Dopo anni di stallo, la Fase 2 del progetto ha preso il via: sono state pubblicate le prime offerte da parte di due primarie SGR italiane, intenzionate a conferire l’immobile in fondi dedicati alla rigenerazione urbana a scopo sociale, in particolare per la creazione di senior living, formule abitative dedicate alla terza età che uniscono autonomia, assistenza e inclusività.
Il comunicato di Invimit sottolinea che l’obiettivo della Missione REgenera è attivare il potenziale inespresso degli immobili pubblici, restituendoli al territorio con funzioni nuove e socialmente utili. Genova, con l’edificio di via Bertani, è dunque parte integrante di un disegno più ampio che coinvolge anche immobili a Torino, Bari e Spoleto.

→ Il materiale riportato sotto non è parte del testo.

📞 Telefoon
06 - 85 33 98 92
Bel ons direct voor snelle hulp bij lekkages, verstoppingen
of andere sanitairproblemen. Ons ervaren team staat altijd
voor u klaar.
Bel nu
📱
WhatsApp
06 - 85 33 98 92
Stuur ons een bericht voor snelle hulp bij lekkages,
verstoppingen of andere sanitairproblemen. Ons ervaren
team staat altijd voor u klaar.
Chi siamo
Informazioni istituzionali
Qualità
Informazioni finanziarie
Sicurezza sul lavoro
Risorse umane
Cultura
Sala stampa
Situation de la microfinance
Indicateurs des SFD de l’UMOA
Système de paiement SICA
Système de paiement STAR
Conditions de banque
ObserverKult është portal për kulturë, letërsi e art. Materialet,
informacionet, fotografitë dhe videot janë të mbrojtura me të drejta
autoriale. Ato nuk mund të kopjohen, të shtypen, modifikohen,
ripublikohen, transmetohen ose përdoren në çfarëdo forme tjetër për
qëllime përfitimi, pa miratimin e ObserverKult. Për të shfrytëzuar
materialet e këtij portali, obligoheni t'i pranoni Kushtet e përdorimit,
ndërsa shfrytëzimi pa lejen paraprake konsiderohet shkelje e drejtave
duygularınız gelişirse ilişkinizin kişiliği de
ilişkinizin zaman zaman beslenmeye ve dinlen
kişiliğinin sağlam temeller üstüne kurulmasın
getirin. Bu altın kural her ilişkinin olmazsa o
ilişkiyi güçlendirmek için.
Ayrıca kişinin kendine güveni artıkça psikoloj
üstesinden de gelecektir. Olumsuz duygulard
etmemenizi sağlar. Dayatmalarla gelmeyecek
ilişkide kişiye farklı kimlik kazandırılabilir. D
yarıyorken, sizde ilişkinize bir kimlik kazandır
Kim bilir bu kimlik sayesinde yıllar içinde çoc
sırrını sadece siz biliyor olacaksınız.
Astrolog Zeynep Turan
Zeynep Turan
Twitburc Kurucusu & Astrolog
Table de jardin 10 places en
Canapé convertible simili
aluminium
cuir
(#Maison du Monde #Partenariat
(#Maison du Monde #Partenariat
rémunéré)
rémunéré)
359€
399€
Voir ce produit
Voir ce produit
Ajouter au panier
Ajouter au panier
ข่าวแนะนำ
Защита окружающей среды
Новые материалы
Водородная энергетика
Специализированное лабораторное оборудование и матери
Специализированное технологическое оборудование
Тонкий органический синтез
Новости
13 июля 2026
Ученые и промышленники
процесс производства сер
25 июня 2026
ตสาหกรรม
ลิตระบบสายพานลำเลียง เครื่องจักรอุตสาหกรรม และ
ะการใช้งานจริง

La procedura prevede la possibilità, fino al 15 ottobre 2025, di presentare offerte concorrenti per lo sviluppo dell’immobile, mantenendo la coerenza con le finalità sociali già indicate: housing studentesco, senior living, edilizia sociale. La SGR specifica che ogni proposta dovrà puntare a una valorizzazione rispettosa del contesto urbano e della funzione pubblica originaria degli edifici coinvolti.

Una storia lunga e controversa
Lo stabile di via Bertani fu ceduto nel 2017 al Fondo I3 Università di Invimit, dopo che il Comune di Genova, sotto la giunta di Marco Doria, aveva autorizzato l’operazione. L’immobile, valutato circa 3,1 milioni di euro, era stato inserito in un piano di valorizzazione che prevedeva, già allora, un possibile utilizzo per la ricettività studentesca.
Per anni, però, lo stabile è rimasto inutilizzato, con ripetuti tentativi di vendita andati a vuoto. Oggi, con la nuova fase di REgenera, si apre la possibilità concreta di riqualificare l’intero complesso, trasformandolo in un polo di servizi residenziali destinati a fasce della popolazione spesso escluse dal mercato immobiliare tradizionale.
Con questa operazione, Genova si inserisce nel novero delle città italiane coinvolte nella riattivazione degli spazi pubblici, valorizzando patrimonio abbandonato e rispondendo, al tempo stesso, a bisogni reali della cittadinanza.
Il futuro di via Bertani, dunque, potrebbe finalmente uscire dall’impasse, con un progetto non solo edilizio ma sociale, capace di dare nuova linfa al centro storico e alla sua comunità.